Written during a time of great change and upheaval in Europe, it functions as a social commentary on the realities of the author’s context. * Post-Enlightenment – Involved questioning of religion and the state. Promotion of science, knowledge and reason in the pursuit of inevitable progress, over superstition and religious dogma. * Rise of Romanticism – Rejection of science and rationalism, embraced a return to the sublimity of untamed nature and emotional/aesthetic/personal experiences. Mary eloped with Romantic poet Percy Bysshe Shelley. * Midst of the Industrial Revolution – A period of technological advancement where the manual labour based economy was replaced by one where the machine increased production > workers were devalued.

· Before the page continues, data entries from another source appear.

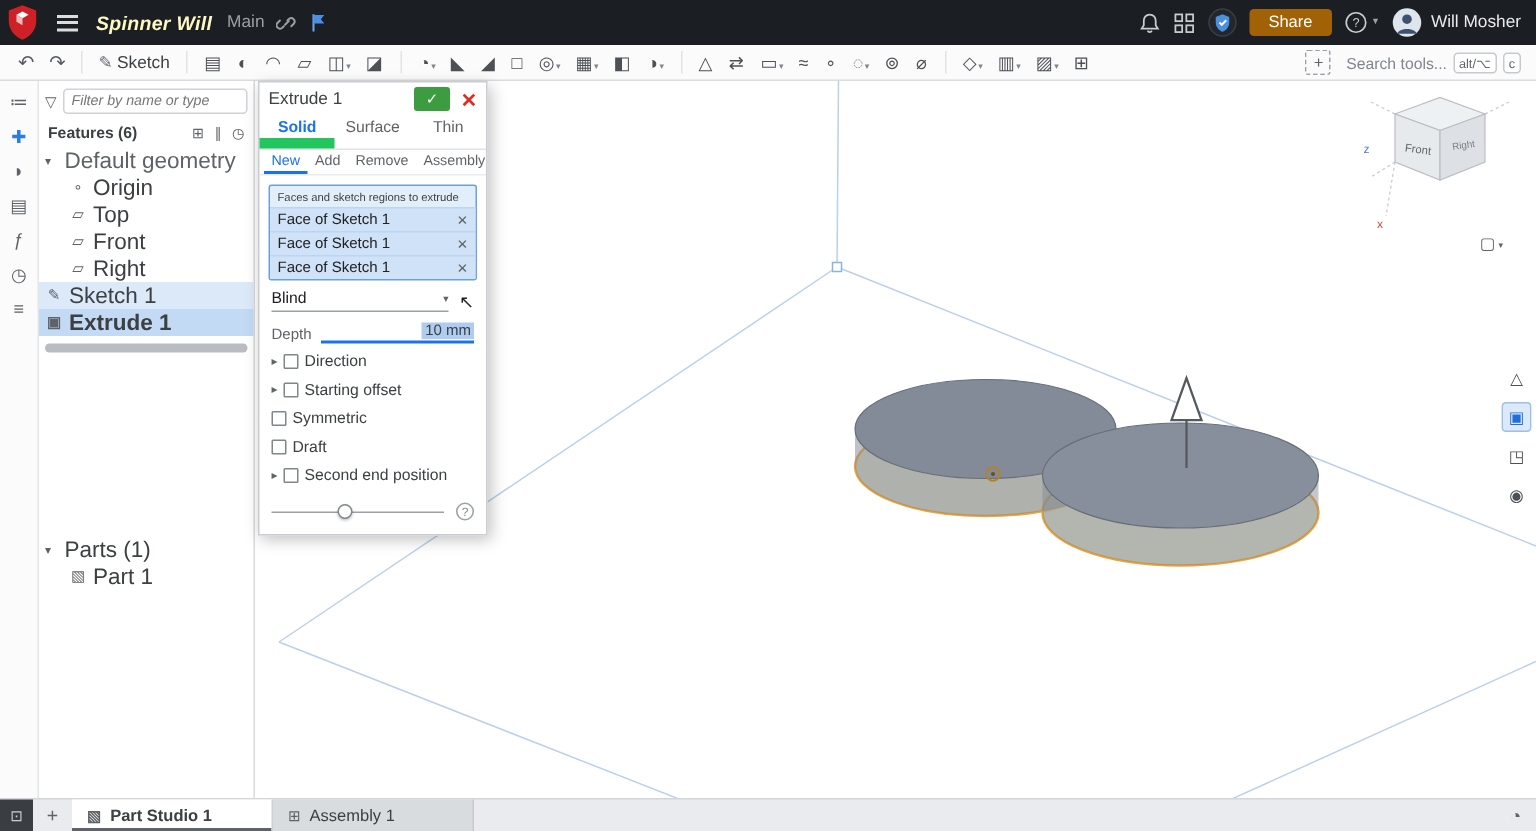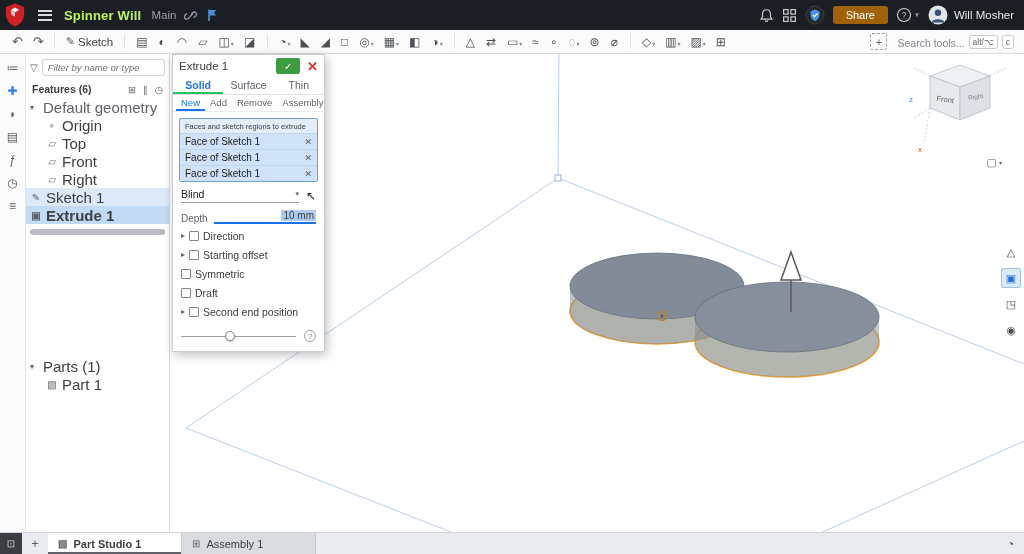"Spinner Will" .doc-title { color: #bef264 -> #fef9c3; font-style: none -> italic }
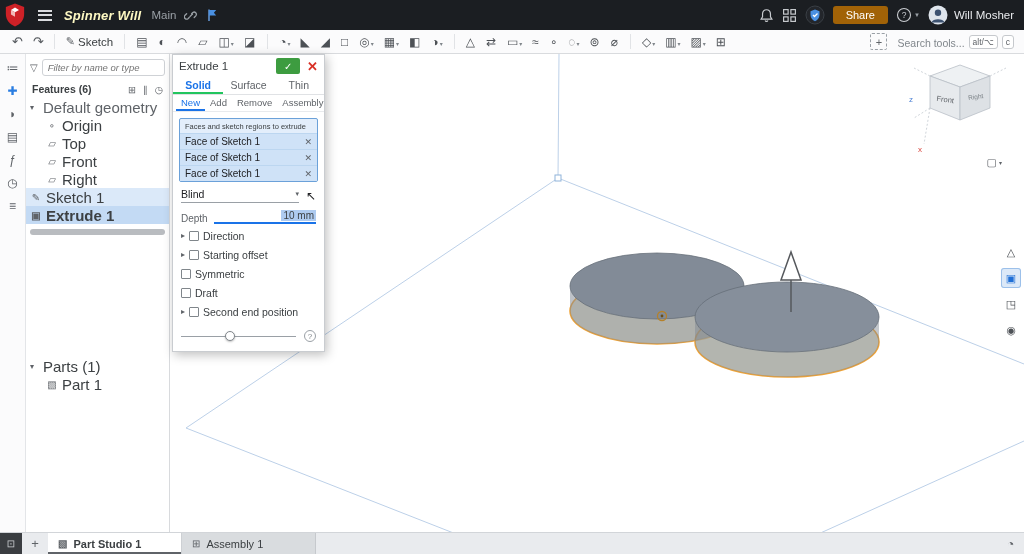"Solid" .dlg-tab.active { border-bottom: 2px solid #22c55e -> 7px solid #22c55e }
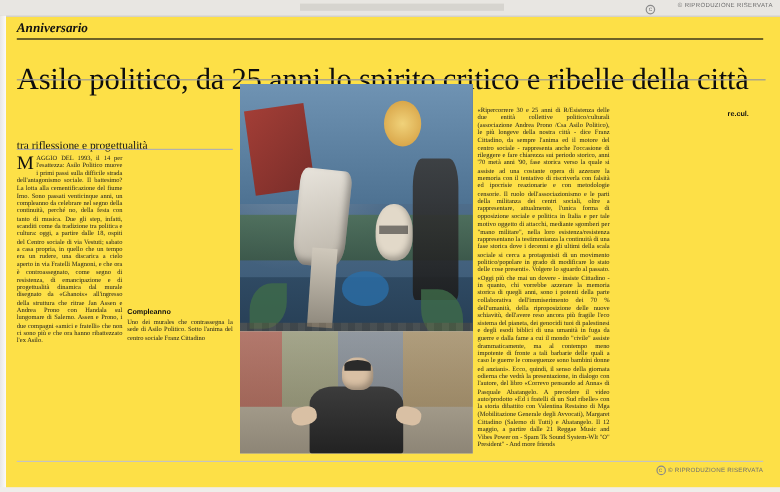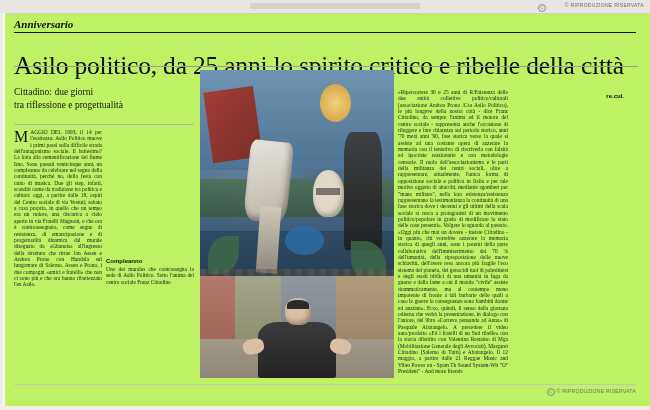"Anniversario" .page { background: #bef264 -> #fde047 }
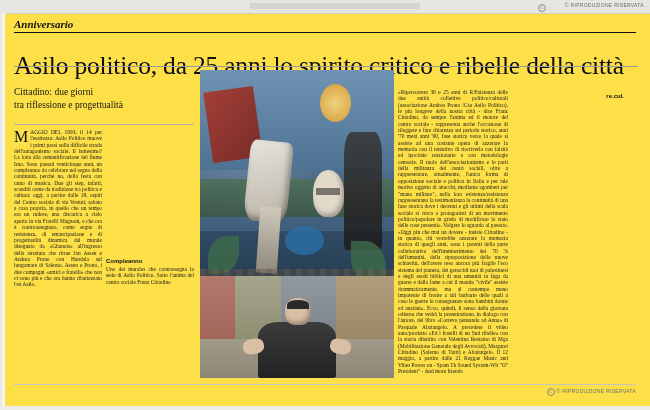"Cittadino: due giorni" span.l1 { html: <span>Cittadino: due giorni</span> -> none }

Shift from rural to urban – growing numbers left the countryside to find work in city factories leading to growth of slums and poverty. Karl Marx later suggested (1844) that this resulted in the alienation of man from the means of production and thus from his alienation from his essential human nature. * Post French revolution / War of American Independence – The traditional monarchy was overthrown and replaced with the values of democracy and equality. New industrial middle class; bourgeoisie, threatened once secure aristocracy and strict social hierarchy. Shelley’s father was William Godwin, the foremost English writer on the French revolution. * Feminism – Shelley’s mother was Mary Wollstonecraft, author of the feminist work Vindication of the Rights of Women. Her parents encouraged her in intellectual/literary pursuits- unusual for a woman at the time.

Blade Runner: Context
Scott grew up in the grim depressing industrial landscape of north-east England before moving to America. The 1980s were a time when many Americans feared there country was in a great decline.